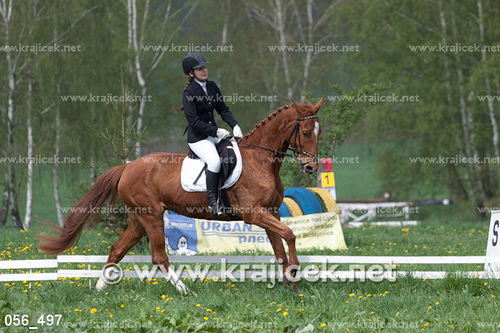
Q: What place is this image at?
A: It is at the field.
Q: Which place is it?
A: It is a field.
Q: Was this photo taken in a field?
A: Yes, it was taken in a field.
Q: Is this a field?
A: Yes, it is a field.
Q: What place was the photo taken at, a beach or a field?
A: It was taken at a field.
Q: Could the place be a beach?
A: No, it is a field.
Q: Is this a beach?
A: No, it is a field.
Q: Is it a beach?
A: No, it is a field.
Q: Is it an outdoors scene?
A: Yes, it is outdoors.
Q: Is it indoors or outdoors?
A: It is outdoors.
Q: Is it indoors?
A: No, it is outdoors.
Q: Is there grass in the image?
A: Yes, there is grass.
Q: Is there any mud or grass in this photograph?
A: Yes, there is grass.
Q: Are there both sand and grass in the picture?
A: No, there is grass but no sand.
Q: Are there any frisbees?
A: No, there are no frisbees.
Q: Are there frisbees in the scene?
A: No, there are no frisbees.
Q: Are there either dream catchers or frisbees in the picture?
A: No, there are no frisbees or dream catchers.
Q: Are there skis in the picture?
A: No, there are no skis.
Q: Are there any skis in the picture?
A: No, there are no skis.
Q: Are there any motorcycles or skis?
A: No, there are no skis or motorcycles.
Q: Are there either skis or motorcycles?
A: No, there are no skis or motorcycles.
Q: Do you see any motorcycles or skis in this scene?
A: No, there are no skis or motorcycles.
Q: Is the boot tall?
A: Yes, the boot is tall.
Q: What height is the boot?
A: The boot is tall.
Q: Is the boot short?
A: No, the boot is tall.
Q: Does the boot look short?
A: No, the boot is tall.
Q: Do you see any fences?
A: Yes, there is a fence.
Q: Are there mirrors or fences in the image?
A: Yes, there is a fence.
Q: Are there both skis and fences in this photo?
A: No, there is a fence but no skis.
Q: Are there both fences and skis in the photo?
A: No, there is a fence but no skis.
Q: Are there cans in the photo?
A: No, there are no cans.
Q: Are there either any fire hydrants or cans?
A: No, there are no cans or fire hydrants.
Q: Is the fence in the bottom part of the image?
A: Yes, the fence is in the bottom of the image.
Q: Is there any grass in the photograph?
A: Yes, there is grass.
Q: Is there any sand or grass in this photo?
A: Yes, there is grass.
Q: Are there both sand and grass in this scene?
A: No, there is grass but no sand.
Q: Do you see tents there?
A: No, there are no tents.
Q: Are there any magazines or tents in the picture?
A: No, there are no tents or magazines.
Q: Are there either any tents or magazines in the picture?
A: No, there are no tents or magazines.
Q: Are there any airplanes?
A: No, there are no airplanes.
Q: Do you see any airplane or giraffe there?
A: No, there are no airplanes or giraffes.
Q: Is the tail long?
A: Yes, the tail is long.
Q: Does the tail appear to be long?
A: Yes, the tail is long.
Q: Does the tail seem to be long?
A: Yes, the tail is long.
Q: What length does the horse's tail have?
A: The tail has long length.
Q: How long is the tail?
A: The tail is long.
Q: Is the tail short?
A: No, the tail is long.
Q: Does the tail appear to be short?
A: No, the tail is long.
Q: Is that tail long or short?
A: The tail is long.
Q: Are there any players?
A: No, there are no players.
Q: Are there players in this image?
A: No, there are no players.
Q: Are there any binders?
A: No, there are no binders.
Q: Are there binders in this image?
A: No, there are no binders.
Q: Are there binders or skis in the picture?
A: No, there are no binders or skis.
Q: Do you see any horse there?
A: Yes, there is a horse.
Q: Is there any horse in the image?
A: Yes, there is a horse.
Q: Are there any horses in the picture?
A: Yes, there is a horse.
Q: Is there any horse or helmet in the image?
A: Yes, there is a horse.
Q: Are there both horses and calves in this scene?
A: No, there is a horse but no calves.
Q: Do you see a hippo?
A: No, there are no hippos.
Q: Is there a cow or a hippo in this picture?
A: No, there are no hippos or cows.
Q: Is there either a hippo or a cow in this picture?
A: No, there are no hippos or cows.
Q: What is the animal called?
A: The animal is a horse.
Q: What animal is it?
A: The animal is a horse.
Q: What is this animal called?
A: This is a horse.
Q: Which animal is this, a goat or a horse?
A: This is a horse.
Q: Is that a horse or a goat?
A: That is a horse.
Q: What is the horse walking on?
A: The horse is walking on the grass.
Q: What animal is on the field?
A: The horse is on the field.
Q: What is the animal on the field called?
A: The animal is a horse.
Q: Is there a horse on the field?
A: Yes, there is a horse on the field.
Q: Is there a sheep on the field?
A: No, there is a horse on the field.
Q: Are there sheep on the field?
A: No, there is a horse on the field.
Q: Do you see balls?
A: No, there are no balls.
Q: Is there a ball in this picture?
A: No, there are no balls.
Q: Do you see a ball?
A: No, there are no balls.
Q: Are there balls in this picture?
A: No, there are no balls.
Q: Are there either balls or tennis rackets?
A: No, there are no balls or tennis rackets.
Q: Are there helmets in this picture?
A: Yes, there is a helmet.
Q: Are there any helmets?
A: Yes, there is a helmet.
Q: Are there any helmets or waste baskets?
A: Yes, there is a helmet.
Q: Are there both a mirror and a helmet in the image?
A: No, there is a helmet but no mirrors.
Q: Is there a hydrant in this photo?
A: No, there are no fire hydrants.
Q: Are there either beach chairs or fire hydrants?
A: No, there are no fire hydrants or beach chairs.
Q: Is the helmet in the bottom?
A: No, the helmet is in the top of the image.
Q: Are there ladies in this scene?
A: No, there are no ladies.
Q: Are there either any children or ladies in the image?
A: No, there are no ladies or children.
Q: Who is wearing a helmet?
A: The jockey is wearing a helmet.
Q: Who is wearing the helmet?
A: The jockey is wearing a helmet.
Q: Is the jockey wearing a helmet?
A: Yes, the jockey is wearing a helmet.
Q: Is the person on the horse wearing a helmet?
A: Yes, the jockey is wearing a helmet.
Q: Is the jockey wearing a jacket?
A: No, the jockey is wearing a helmet.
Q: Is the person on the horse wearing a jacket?
A: No, the jockey is wearing a helmet.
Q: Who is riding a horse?
A: The jockey is riding a horse.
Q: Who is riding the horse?
A: The jockey is riding a horse.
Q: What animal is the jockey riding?
A: The jockey is riding a horse.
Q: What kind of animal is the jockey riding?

• [What needs to be done]:
Convert the lines above into a JSON list of strings, one string per line, leaving out blank lines and the pictures.

• [Exercise solution]:
[
  "Q: What place is this image at?",
  "A: It is at the field.",
  "Q: Which place is it?",
  "A: It is a field.",
  "Q: Was this photo taken in a field?",
  "A: Yes, it was taken in a field.",
  "Q: Is this a field?",
  "A: Yes, it is a field.",
  "Q: What place was the photo taken at, a beach or a field?",
  "A: It was taken at a field.",
  "Q: Could the place be a beach?",
  "A: No, it is a field.",
  "Q: Is this a beach?",
  "A: No, it is a field.",
  "Q: Is it a beach?",
  "A: No, it is a field.",
  "Q: Is it an outdoors scene?",
  "A: Yes, it is outdoors.",
  "Q: Is it indoors or outdoors?",
  "A: It is outdoors.",
  "Q: Is it indoors?",
  "A: No, it is outdoors.",
  "Q: Is there grass in the image?",
  "A: Yes, there is grass.",
  "Q: Is there any mud or grass in this photograph?",
  "A: Yes, there is grass.",
  "Q: Are there both sand and grass in the picture?",
  "A: No, there is grass but no sand.",
  "Q: Are there any frisbees?",
  "A: No, there are no frisbees.",
  "Q: Are there frisbees in the scene?",
  "A: No, there are no frisbees.",
  "Q: Are there either dream catchers or frisbees in the picture?",
  "A: No, there are no frisbees or dream catchers.",
  "Q: Are there skis in the picture?",
  "A: No, there are no skis.",
  "Q: Are there any skis in the picture?",
  "A: No, there are no skis.",
  "Q: Are there any motorcycles or skis?",
  "A: No, there are no skis or motorcycles.",
  "Q: Are there either skis or motorcycles?",
  "A: No, there are no skis or motorcycles.",
  "Q: Do you see any motorcycles or skis in this scene?",
  "A: No, there are no skis or motorcycles.",
  "Q: Is the boot tall?",
  "A: Yes, the boot is tall.",
  "Q: What height is the boot?",
  "A: The boot is tall.",
  "Q: Is the boot short?",
  "A: No, the boot is tall.",
  "Q: Does the boot look short?",
  "A: No, the boot is tall.",
  "Q: Do you see any fences?",
  "A: Yes, there is a fence.",
  "Q: Are there mirrors or fences in the image?",
  "A: Yes, there is a fence.",
  "Q: Are there both skis and fences in this photo?",
  "A: No, there is a fence but no skis.",
  "Q: Are there both fences and skis in the photo?",
  "A: No, there is a fence but no skis.",
  "Q: Are there cans in the photo?",
  "A: No, there are no cans.",
  "Q: Are there either any fire hydrants or cans?",
  "A: No, there are no cans or fire hydrants.",
  "Q: Is the fence in the bottom part of the image?",
  "A: Yes, the fence is in the bottom of the image.",
  "Q: Is there any grass in the photograph?",
  "A: Yes, there is grass.",
  "Q: Is there any sand or grass in this photo?",
  "A: Yes, there is grass.",
  "Q: Are there both sand and grass in this scene?",
  "A: No, there is grass but no sand.",
  "Q: Do you see tents there?",
  "A: No, there are no tents.",
  "Q: Are there any magazines or tents in the picture?",
  "A: No, there are no tents or magazines.",
  "Q: Are there either any tents or magazines in the picture?",
  "A: No, there are no tents or magazines.",
  "Q: Are there any airplanes?",
  "A: No, there are no airplanes.",
  "Q: Do you see any airplane or giraffe there?",
  "A: No, there are no airplanes or giraffes.",
  "Q: Is the tail long?",
  "A: Yes, the tail is long.",
  "Q: Does the tail appear to be long?",
  "A: Yes, the tail is long.",
  "Q: Does the tail seem to be long?",
  "A: Yes, the tail is long.",
  "Q: What length does the horse's tail have?",
  "A: The tail has long length.",
  "Q: How long is the tail?",
  "A: The tail is long.",
  "Q: Is the tail short?",
  "A: No, the tail is long.",
  "Q: Does the tail appear to be short?",
  "A: No, the tail is long.",
  "Q: Is that tail long or short?",
  "A: The tail is long.",
  "Q: Are there any players?",
  "A: No, there are no players.",
  "Q: Are there players in this image?",
  "A: No, there are no players.",
  "Q: Are there any binders?",
  "A: No, there are no binders.",
  "Q: Are there binders in this image?",
  "A: No, there are no binders.",
  "Q: Are there binders or skis in the picture?",
  "A: No, there are no binders or skis.",
  "Q: Do you see any horse there?",
  "A: Yes, there is a horse.",
  "Q: Is there any horse in the image?",
  "A: Yes, there is a horse.",
  "Q: Are there any horses in the picture?",
  "A: Yes, there is a horse.",
  "Q: Is there any horse or helmet in the image?",
  "A: Yes, there is a horse.",
  "Q: Are there both horses and calves in this scene?",
  "A: No, there is a horse but no calves.",
  "Q: Do you see a hippo?",
  "A: No, there are no hippos.",
  "Q: Is there a cow or a hippo in this picture?",
  "A: No, there are no hippos or cows.",
  "Q: Is there either a hippo or a cow in this picture?",
  "A: No, there are no hippos or cows.",
  "Q: What is the animal called?",
  "A: The animal is a horse.",
  "Q: What animal is it?",
  "A: The animal is a horse.",
  "Q: What is this animal called?",
  "A: This is a horse.",
  "Q: Which animal is this, a goat or a horse?",
  "A: This is a horse.",
  "Q: Is that a horse or a goat?",
  "A: That is a horse.",
  "Q: What is the horse walking on?",
  "A: The horse is walking on the grass.",
  "Q: What animal is on the field?",
  "A: The horse is on the field.",
  "Q: What is the animal on the field called?",
  "A: The animal is a horse.",
  "Q: Is there a horse on the field?",
  "A: Yes, there is a horse on the field.",
  "Q: Is there a sheep on the field?",
  "A: No, there is a horse on the field.",
  "Q: Are there sheep on the field?",
  "A: No, there is a horse on the field.",
  "Q: Do you see balls?",
  "A: No, there are no balls.",
  "Q: Is there a ball in this picture?",
  "A: No, there are no balls.",
  "Q: Do you see a ball?",
  "A: No, there are no balls.",
  "Q: Are there balls in this picture?",
  "A: No, there are no balls.",
  "Q: Are there either balls or tennis rackets?",
  "A: No, there are no balls or tennis rackets.",
  "Q: Are there helmets in this picture?",
  "A: Yes, there is a helmet.",
  "Q: Are there any helmets?",
  "A: Yes, there is a helmet.",
  "Q: Are there any helmets or waste baskets?",
  "A: Yes, there is a helmet.",
  "Q: Are there both a mirror and a helmet in the image?",
  "A: No, there is a helmet but no mirrors.",
  "Q: Is there a hydrant in this photo?",
  "A: No, there are no fire hydrants.",
  "Q: Are there either beach chairs or fire hydrants?",
  "A: No, there are no fire hydrants or beach chairs.",
  "Q: Is the helmet in the bottom?",
  "A: No, the helmet is in the top of the image.",
  "Q: Are there ladies in this scene?",
  "A: No, there are no ladies.",
  "Q: Are there either any children or ladies in the image?",
  "A: No, there are no ladies or children.",
  "Q: Who is wearing a helmet?",
  "A: The jockey is wearing a helmet.",
  "Q: Who is wearing the helmet?",
  "A: The jockey is wearing a helmet.",
  "Q: Is the jockey wearing a helmet?",
  "A: Yes, the jockey is wearing a helmet.",
  "Q: Is the person on the horse wearing a helmet?",
  "A: Yes, the jockey is wearing a helmet.",
  "Q: Is the jockey wearing a jacket?",
  "A: No, the jockey is wearing a helmet.",
  "Q: Is the person on the horse wearing a jacket?",
  "A: No, the jockey is wearing a helmet.",
  "Q: Who is riding a horse?",
  "A: The jockey is riding a horse.",
  "Q: Who is riding the horse?",
  "A: The jockey is riding a horse.",
  "Q: What animal is the jockey riding?",
  "A: The jockey is riding a horse.",
  "Q: What kind of animal is the jockey riding?"
]